▸ Source document
=====

Work with Video Memory#
To fully utilize the Intel® VPL acceleration capability, the application should support OS specific infrastructures. If using Microsoft* Windows*, the application should support Microsoft DirectX*. If using Linux*, the application should support the VA-API for Linux.
The hardware acceleration support in an application consists of video memory support and acceleration device support.
Depending on the usage model, the application can use video memory at different stages in the pipeline. Three major scenarios are shown in the following diagrams:
The application must use the mfxVideoParam::IOPattern
field to
indicate the I/O access pattern during initialization. Subsequent function calls
must follow this access pattern. For example, if a function operates on video
memory surfaces at both input and output, the
application must specify the access pattern IOPattern at initialization in
MFX_IOPATTERN_IN_VIDEO_MEMORY
for input and
MFX_IOPATTERN_OUT_VIDEO_MEMORY
for output. This particular I/O
access pattern must not change inside the Init - Close sequence.

=====

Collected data
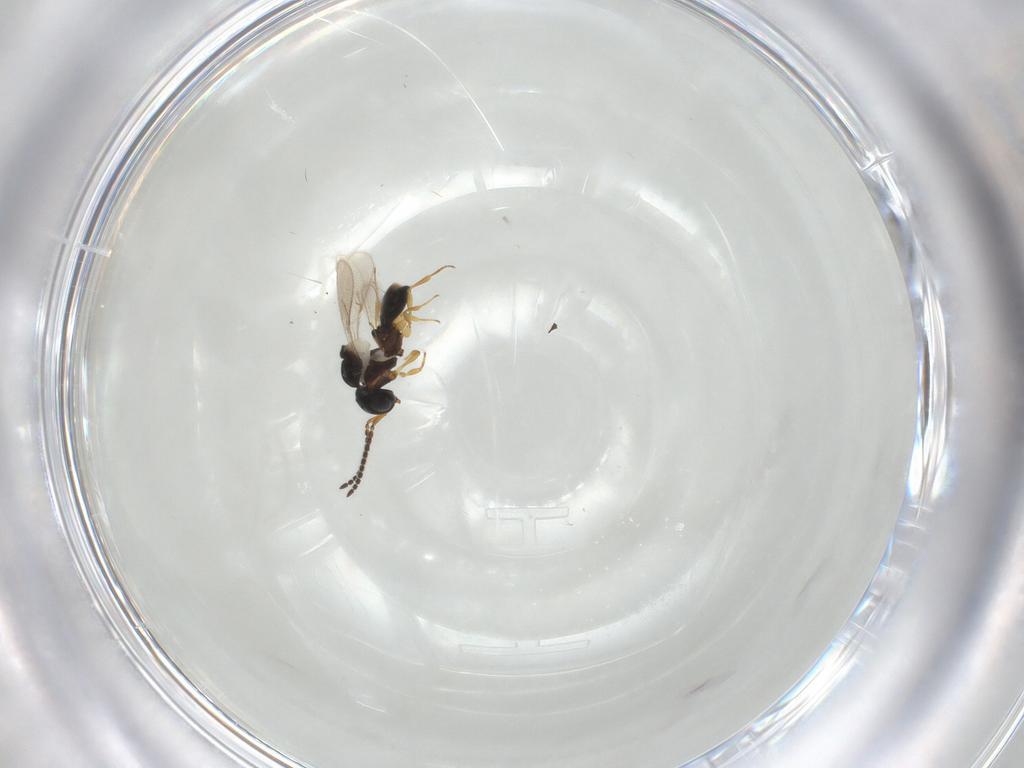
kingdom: Animalia
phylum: Arthropoda
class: Insecta
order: Hymenoptera
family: Scelionidae
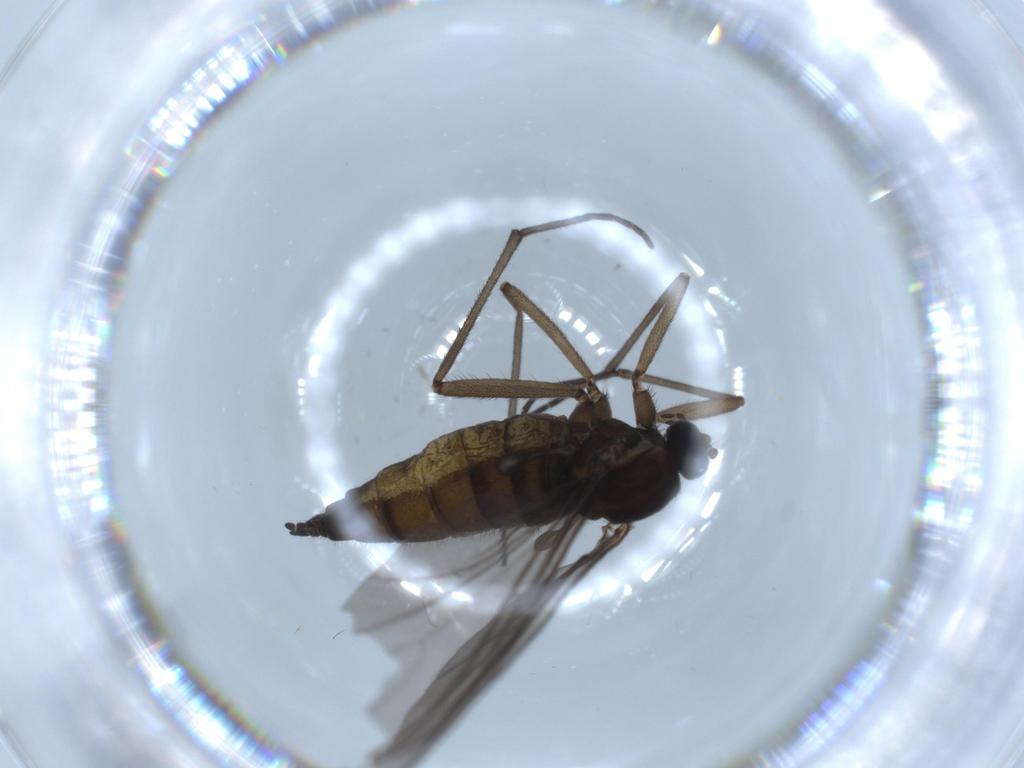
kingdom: Animalia
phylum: Arthropoda
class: Insecta
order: Diptera
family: Sciaridae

=====

▸ Problems and tasks
1. Summarize the video memory passage in two sentences.
2. According to the video memory passage, what two parts make up hardware acceleration support in an application?
3. Extend the video memory passage from its last sentence, keeping its technical style.
The rows come from a different source than the video memory passage.

▸ Task-by-task answers
1. To make full use of Intel® VPL acceleration, an application should support DirectX* on Windows* or VA-API on Linux*, and its hardware acceleration support consists of video memory support and acceleration device support. The application must set the I/O access pattern in mfxVideoParam::IOPattern at initialization, and later calls must follow that pattern, which must not change within the Init - Close sequence.

2. Video memory support and acceleration device support.

3.
Initialization of any hardware accelerated Intel® VPL component requires the
acceleration device handle. This handle is also used by the Intel® VPL component to
query hardware capabilities. The application can share its device with Intel® VPL
by passing the device handle through the MFXVideoCORE_SetHandle()
function. It is recommended to share the handle before any actual usage of Intel® VPL.
Work with Microsoft DirectX* Applications#
Intel® VPL supports two different infrastructures for hardware acceleration on the Microsoft Windows OS: the Direct3D* 9 DXVA2 and Direct3D 11 Video API. If Direct3D 9 DXVA2 is used for hardware acceleration, the application should use the IDirect3DDeviceManager9 interface as the acceleration device handle. If the Direct3D 11 Video API is used for hardware acceleration, the application should use the ID3D11Device interface as the acceleration device handle.
The application should share one of these interfaces with Intel® VPL through the
MFXVideoCORE_SetHandle()
function. If the application does not provide
the interface, then Intel® VPL creates its own internal acceleration device. As a result,
Intel® VPL input and output will be limited to system memory only for the external allocation mode, which will reduce Intel® VPL performance. If Intel® VPL fails to create a valid acceleration device,
then Intel® VPL cannot proceed with hardware acceleration and returns an error status to the
application.
Note
It is recommended to work in the internal allocation mode if the application does not provide the IDirect3DDeviceManager9 or ID3D11Device interface.
The application must create the Direct3D 9 device with the flag
D3DCREATE_MULTITHREADED
. The flag D3DCREATE_FPU_PRESERVE
is also
recommended. This influences floating-point calculations, including PTS values.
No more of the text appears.